Another major benefit of owning a pet is that it can promote a healthier lifestyle. For example, dog owners tend to be more physically active and are less likely to be obese than people who don’t own dogs. A study published in the Journal of Physical Activity & Health  found that people who owned dogs were 34 % more likely to exercise at least 150 minutes per week. Taking your dog for a 30 minute daily walk will benefit both you and your canine. And playing fetch in the backyard afterwards is a way to further boost health benefits from exercise and from the feel good chemicals being released by your brain during play. Chasing your cat around or actively playing with them is another easy way to get exercise and improve your mood.

Owning a pet also promotes the establishment and sustainment of a connection with others, which is key to a healthy life. And the companionship of your pet is just the beginning. Being a pet owner can help you meet new people at dog parks , pet stores, or in training classes. And having a pet will give you something in common with other pet owners, who often love to talk about their pets. Taking a dog for a walk can be a good way to spark up a conversation, either with other dog walkers, or with people who simply appreciate your pet’s adorableness.

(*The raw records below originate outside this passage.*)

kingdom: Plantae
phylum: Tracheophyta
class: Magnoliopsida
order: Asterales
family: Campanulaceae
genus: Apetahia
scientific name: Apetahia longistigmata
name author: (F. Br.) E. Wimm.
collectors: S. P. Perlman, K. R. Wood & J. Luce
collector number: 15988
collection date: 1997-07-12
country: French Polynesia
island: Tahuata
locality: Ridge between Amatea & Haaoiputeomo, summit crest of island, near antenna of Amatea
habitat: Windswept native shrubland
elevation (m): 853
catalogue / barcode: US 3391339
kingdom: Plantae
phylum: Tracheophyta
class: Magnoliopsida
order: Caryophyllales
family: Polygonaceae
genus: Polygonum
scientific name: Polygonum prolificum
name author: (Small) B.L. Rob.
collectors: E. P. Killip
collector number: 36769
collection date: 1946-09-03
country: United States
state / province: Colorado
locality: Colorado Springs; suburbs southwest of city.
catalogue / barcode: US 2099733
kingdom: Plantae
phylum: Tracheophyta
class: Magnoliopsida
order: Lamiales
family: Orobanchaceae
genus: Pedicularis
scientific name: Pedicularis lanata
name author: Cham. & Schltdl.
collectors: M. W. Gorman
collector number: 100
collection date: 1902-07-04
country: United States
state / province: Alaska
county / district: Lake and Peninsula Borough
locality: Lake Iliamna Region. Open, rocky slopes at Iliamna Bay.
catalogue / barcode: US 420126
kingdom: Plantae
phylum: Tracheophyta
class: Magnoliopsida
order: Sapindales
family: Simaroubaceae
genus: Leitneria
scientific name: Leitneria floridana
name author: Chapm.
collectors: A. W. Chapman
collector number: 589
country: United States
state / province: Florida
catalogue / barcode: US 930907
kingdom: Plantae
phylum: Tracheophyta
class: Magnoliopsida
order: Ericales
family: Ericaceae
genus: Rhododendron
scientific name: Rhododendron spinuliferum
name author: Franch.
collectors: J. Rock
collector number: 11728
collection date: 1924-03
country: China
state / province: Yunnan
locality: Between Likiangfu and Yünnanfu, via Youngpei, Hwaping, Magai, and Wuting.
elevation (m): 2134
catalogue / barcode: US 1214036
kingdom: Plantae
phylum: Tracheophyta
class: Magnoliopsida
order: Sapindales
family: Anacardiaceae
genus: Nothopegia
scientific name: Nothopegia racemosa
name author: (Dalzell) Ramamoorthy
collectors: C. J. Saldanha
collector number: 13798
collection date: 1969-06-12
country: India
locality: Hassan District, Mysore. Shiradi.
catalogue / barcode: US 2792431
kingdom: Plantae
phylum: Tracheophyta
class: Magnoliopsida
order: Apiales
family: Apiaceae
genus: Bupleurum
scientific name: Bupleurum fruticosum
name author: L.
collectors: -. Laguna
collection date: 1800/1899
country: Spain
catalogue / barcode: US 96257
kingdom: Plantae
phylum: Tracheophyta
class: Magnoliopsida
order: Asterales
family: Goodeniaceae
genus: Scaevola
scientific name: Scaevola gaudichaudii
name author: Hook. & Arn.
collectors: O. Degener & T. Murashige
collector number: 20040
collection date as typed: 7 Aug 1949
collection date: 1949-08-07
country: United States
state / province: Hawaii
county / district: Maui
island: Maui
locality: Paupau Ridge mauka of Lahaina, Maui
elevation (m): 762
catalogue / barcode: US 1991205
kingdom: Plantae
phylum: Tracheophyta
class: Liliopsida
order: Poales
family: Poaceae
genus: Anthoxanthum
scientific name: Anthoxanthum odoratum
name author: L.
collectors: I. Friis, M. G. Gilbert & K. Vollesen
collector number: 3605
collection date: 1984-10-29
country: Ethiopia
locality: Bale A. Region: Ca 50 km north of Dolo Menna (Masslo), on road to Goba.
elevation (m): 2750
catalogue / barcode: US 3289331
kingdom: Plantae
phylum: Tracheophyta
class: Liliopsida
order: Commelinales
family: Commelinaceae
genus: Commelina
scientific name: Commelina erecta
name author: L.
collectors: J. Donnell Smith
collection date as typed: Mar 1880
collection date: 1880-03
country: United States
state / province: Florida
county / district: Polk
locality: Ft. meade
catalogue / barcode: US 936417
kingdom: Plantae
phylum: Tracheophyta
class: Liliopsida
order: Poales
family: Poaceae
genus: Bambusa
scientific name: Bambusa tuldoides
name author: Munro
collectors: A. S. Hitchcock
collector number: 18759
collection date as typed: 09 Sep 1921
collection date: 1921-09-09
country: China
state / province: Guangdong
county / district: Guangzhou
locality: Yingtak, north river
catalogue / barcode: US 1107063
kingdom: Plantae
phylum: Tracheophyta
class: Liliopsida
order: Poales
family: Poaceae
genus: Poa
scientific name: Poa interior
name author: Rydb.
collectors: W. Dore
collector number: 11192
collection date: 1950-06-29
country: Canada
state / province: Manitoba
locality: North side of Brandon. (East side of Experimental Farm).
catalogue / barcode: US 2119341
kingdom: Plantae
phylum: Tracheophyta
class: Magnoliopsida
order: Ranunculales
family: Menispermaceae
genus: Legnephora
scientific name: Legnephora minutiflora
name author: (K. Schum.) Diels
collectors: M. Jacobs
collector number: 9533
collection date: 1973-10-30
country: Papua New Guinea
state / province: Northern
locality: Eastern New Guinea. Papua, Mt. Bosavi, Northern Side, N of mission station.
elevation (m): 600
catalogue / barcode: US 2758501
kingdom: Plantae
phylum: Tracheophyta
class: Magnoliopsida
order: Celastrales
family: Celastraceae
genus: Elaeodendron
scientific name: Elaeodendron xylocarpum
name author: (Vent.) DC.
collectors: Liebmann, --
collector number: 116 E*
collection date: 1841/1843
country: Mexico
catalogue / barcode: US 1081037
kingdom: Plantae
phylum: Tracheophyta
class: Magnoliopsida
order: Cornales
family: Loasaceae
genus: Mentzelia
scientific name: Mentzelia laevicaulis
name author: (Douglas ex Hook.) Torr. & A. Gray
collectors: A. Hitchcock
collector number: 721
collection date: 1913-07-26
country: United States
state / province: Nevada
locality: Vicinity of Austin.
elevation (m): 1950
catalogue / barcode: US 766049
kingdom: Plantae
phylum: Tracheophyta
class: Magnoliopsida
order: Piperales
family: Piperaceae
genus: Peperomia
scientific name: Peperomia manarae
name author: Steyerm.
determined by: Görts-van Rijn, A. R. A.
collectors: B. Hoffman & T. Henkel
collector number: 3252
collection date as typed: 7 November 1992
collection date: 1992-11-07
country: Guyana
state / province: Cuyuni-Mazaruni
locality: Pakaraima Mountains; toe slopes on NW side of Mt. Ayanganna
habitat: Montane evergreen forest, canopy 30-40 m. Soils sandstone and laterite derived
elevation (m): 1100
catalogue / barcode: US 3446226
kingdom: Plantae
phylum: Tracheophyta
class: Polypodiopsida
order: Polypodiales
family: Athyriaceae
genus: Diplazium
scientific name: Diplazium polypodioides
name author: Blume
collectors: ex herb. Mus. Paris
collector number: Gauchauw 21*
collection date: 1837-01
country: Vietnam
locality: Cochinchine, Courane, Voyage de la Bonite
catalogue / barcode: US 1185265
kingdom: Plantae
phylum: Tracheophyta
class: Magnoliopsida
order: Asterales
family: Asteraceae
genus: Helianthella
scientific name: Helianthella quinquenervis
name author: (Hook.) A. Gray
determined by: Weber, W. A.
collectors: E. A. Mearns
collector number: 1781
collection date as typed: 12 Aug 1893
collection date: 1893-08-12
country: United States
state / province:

Because of the many health benefits pets can provide, animals are now being utilized to help those who have chronic illnesses or are hospitalized for long periods of time. Studies have found that petting a dog helps those recovering from a stroke regain their strength and that people with Alzheimer’s are less likely to have an anxious outburst if there is a pet in the home.

Specially trained dogs are becoming an increasingly popular way to help people with various diseases and disorders function in everyday life. “Seizure dogs,” for example, are trained to alert parents when a child is having a seizure in another room, or to lie next to someone who is having a seizure to prevent injury. Other dogs are trained to assist people with Parkinson’s disease by picking up and fetching items, providing balance and support, opening and closing doors, or even turning light switches off or on with their paws.  Some hospitals, such as Mayo Clinic, are even using pets in a clinical setting to help promote healing and to lessen symptoms of pain, depression, anxiety, and fatigue. Animal-assisted therapy has been used to help the healing process of those in long-term care facilities, or those with conditions such as post-traumatic stress disorder, chronic heart failure, or cancer. “Pet therapy” has also been used to help rehabilitate those recovering from surgeries.

With all the health benefits pets provide, if you’ve been considering getting a pet, it may be a good idea to do so. However, it is important to consider the time, effort, and expenses required to properly care for any pet before you bring them home. Ensuring that your home and lifestyle is appropriate for the type of pet you’re considering is essential to make certain that the addition of your pet will bring better health and happiness for both of you.